Instead of the rectangular waveform used in the Signal Simulation example, you can use a phase-coded waveform. To do so, replace the phased.RectangularWaveform System object™ with phased.PhaseCodedWaveform.

waveform = phased.PhaseCodedWaveform('Code','Frank','NumChips',4,...
    'ChipWidth',1e-6,'PRF',5e3,'OutputFormat','Pulses',...
    'NumPulses',1);

Then, redefine the pulse width, tau , using the properties of the new waveform.

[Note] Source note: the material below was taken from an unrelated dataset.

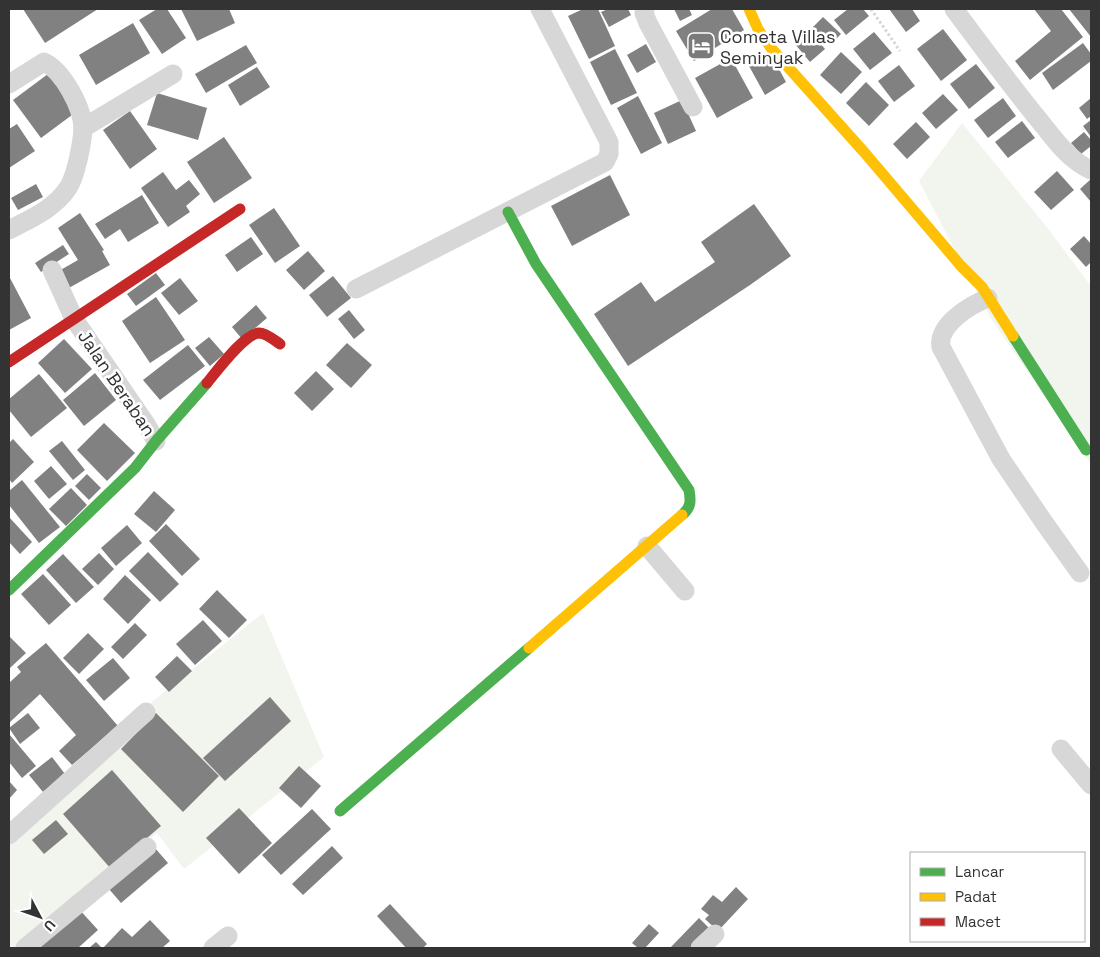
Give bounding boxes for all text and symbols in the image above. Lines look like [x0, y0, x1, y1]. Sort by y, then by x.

tau = waveform.ChipWidth*waveform.NumChips;

The remainder of the code is almost identical to the code in the original examples and is presented here without comments. For a detailed explanation of how the code works, see the original Signal Simulation example.

antenna = phased.IsotropicAntennaElement('FrequencyRange',[1e9 10e9]);
target = phased.RadarTarget('Model','Nonfluctuating',...
    'MeanRCS',0.5,'PropagationSpeed',physconst('LightSpeed'),...
    'OperatingFrequency',4e9);
transmitterplatform = phased.Platform('InitialPosition',[0;0;0],...
    'Velocity',[0;0;0]);
targetplatform = phased.Platform('InitialPosition',[7000; 5000; 0],...
    'Velocity',[-15;-10;0]);
[tgtrng,tgtang] = rangeangle(targetplatform.InitialPosition,...
    transmitterplatform.InitialPosition);

% Use the radar equation to compute the transmitted power needed for a given Pd and Pfa.
numpulses = 10;
Pd = 0.9;
Pfa = 1e-6;
maxrange = 1.5e4;
lambda = physconst('LightSpeed')/target.OperatingFrequency;
RCS = 0.5;
Ts = 290;
SNR = albersheim(Pd,Pfa,10);
Gain = 20;
dbterms = db2pow(SNR - 2*Gain);
Pt = (4*pi)^3*physconst('Boltzmann')*Ts/tau/RCS/(lambda^2)*maxrange^4*dbterms;

transmitter = phased.Transmitter('PeakPower',50e3,'Gain',20,...
    'LossFactor',0,'InUseOutputPort',true,...
    'CoherentOnTransmit',true);
radiator = phased.Radiator('Sensor',antenna,...
    'PropagationSpeed',physconst('LightSpeed'),...
    'OperatingFrequency',4e9);
collector = phased.Collector('Sensor',antenna,...
    'PropagationSpeed',physconst('LightSpeed'),...
    'Wavefront','Plane','OperatingFrequency',4e9);
receiver = phased.ReceiverPreamp('Gain',20,'NoiseFigure',2,...
    'ReferenceTemperature',290,'SampleRate',1e6,...
    'EnableInputPort',true,'SeedSource','Property','Seed',1e3);
channel = phased.FreeSpace(...
    'PropagationSpeed',physconst('LightSpeed'),...
    'OperatingFrequency',4e9,'TwoWayPropagation',false,...
    'SampleRate',1e6);
T = 1/waveform.PRF;
txpos = transmitterplatform.InitialPosition;
rxsig = zeros(waveform.SampleRate*T,numpulses);
for n = 1:numpulses
    [tgtpos,tgtvel] = targetplatform(T);
    [tgtrng,tgtang] = rangeangle(tgtpos,txpos);
    sig = waveform();
    [sig,txstatus] = transmitter(sig);
    sig = radiator(sig,tgtang);
    sig = channel(sig,txpos,tgtpos,[0;0;0],tgtvel);
    sig = target(sig);
    sig = channel(sig,tgtpos,txpos,tgtvel,[0;0;0]);
    sig = collector(sig,tgtang);
    rxsig(:,n) = receiver(sig,~txstatus);
end
rxsig = pulsint(rxsig,'noncoherent');
t = unigrid(0,1/receiver.SampleRate,T,'[)');
rangegates = (physconst('LightSpeed')*t)/2;
plot(rangegates,rxsig)
hold on
xlabel('Meters'); ylabel('Power')
ylim = get(gca,'YLim');
plot([tgtrng,tgtrng],[0 ylim(2)],'r')
hold off